[TASK GOAL]:
Edit the listing below by changing every "Wiesbaden" to "Berlin". Leave every other line as it is.
DATA Start Marker
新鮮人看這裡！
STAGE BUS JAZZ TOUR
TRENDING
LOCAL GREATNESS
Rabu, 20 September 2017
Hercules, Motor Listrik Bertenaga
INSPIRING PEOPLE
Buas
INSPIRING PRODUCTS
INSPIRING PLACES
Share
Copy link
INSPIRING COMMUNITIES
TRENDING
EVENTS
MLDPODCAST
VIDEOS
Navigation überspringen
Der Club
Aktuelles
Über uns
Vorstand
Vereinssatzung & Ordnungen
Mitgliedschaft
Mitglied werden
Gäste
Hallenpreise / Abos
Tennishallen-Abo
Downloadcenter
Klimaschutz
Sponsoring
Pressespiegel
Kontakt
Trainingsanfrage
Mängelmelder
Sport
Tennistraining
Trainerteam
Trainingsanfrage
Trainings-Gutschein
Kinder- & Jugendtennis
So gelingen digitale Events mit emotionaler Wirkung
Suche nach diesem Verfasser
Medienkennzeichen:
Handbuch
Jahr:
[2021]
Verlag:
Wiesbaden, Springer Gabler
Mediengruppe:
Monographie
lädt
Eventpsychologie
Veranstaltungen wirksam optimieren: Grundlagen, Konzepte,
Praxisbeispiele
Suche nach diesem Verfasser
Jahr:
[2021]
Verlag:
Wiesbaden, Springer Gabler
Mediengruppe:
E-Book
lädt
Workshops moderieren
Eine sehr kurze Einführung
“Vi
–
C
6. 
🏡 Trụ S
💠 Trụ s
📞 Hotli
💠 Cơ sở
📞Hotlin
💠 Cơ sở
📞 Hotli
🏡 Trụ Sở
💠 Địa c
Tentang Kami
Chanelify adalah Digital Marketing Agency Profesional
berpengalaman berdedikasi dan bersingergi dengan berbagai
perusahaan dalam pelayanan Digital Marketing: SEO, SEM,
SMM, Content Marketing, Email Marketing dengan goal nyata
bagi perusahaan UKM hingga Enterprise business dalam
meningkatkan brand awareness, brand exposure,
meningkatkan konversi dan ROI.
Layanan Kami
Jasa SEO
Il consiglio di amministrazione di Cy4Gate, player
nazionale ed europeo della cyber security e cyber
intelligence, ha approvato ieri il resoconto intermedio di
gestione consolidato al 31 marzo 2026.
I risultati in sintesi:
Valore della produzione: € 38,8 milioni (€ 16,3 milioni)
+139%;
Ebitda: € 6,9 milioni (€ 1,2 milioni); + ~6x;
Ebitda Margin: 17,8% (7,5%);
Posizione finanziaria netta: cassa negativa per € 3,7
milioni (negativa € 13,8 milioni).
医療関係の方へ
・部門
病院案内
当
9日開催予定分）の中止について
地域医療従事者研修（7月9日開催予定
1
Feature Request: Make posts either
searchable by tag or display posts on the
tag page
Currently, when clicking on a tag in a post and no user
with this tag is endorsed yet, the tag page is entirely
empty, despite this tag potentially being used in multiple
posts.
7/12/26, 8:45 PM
DATA End Marker
[RESPONSE]:
新鮮人看這裡！
STAGE BUS JAZZ TOUR
TRENDING
LOCAL GREATNESS
Rabu, 20 September 2017
Hercules, Motor Listrik Bertenaga
INSPIRING PEOPLE
Buas
INSPIRING PRODUCTS
INSPIRING PLACES
Share
Copy link
INSPIRING COMMUNITIES
TRENDING
EVENTS
MLDPODCAST
VIDEOS
Navigation überspringen
Der Club
Aktuelles
Über uns
Vorstand
Vereinssatzung & Ordnungen
Mitgliedschaft
Mitglied werden
Gäste
Hallenpreise / Abos
Tennishallen-Abo
Downloadcenter
Klimaschutz
Sponsoring
Pressespiegel
Kontakt
Trainingsanfrage
Mängelmelder
Sport
Tennistraining
Trainerteam
Trainingsanfrage
Trainings-Gutschein
Kinder- & Jugendtennis
So gelingen digitale Events mit emotionaler Wirkung
Suche nach diesem Verfasser
Medienkennzeichen:
Handbuch
Jahr:
[2021]
Verlag:
Berlin, Springer Gabler
Mediengruppe:
Monographie
lädt
Eventpsychologie
Veranstaltungen wirksam optimieren: Grundlagen, Konzepte,
Praxisbeispiele
Suche nach diesem Verfasser
Jahr:
[2021]
Verlag:
Berlin, Springer Gabler
Mediengruppe:
E-Book
lädt
Workshops moderieren
Eine sehr kurze Einführung
“Vi
–
C
6. 
🏡 Trụ S
💠 Trụ s
📞 Hotli
💠 Cơ sở
📞Hotlin
💠 Cơ sở
📞 Hotli
🏡 Trụ Sở
💠 Địa c
Tentang Kami
Chanelify adalah Digital Marketing Agency Profesional
berpengalaman berdedikasi dan bersingergi dengan berbagai
perusahaan dalam pelayanan Digital Marketing: SEO, SEM,
SMM, Content Marketing, Email Marketing dengan goal nyata
bagi perusahaan UKM hingga Enterprise business dalam
meningkatkan brand awareness, brand exposure,
meningkatkan konversi dan ROI.
Layanan Kami
Jasa SEO
Il consiglio di amministrazione di Cy4Gate, player
nazionale ed europeo della cyber security e cyber
intelligence, ha approvato ieri il resoconto intermedio di
gestione consolidato al 31 marzo 2026.
I risultati in sintesi:
Valore della produzione: € 38,8 milioni (€ 16,3 milioni)
+139%;
Ebitda: € 6,9 milioni (€ 1,2 milioni); + ~6x;
Ebitda Margin: 17,8% (7,5%);
Posizione finanziaria netta: cassa negativa per € 3,7
milioni (negativa € 13,8 milioni).
医療関係の方へ
・部門
病院案内
当
9日開催予定分）の中止について
地域医療従事者研修（7月9日開催予定
1
Feature Request: Make posts either
searchable by tag or display posts on the
tag page
Currently, when clicking on a tag in a post and no user
with this tag is endorsed yet, the tag page is entirely
empty, despite this tag potentially being used in multiple
posts.
7/12/26, 8:45 PM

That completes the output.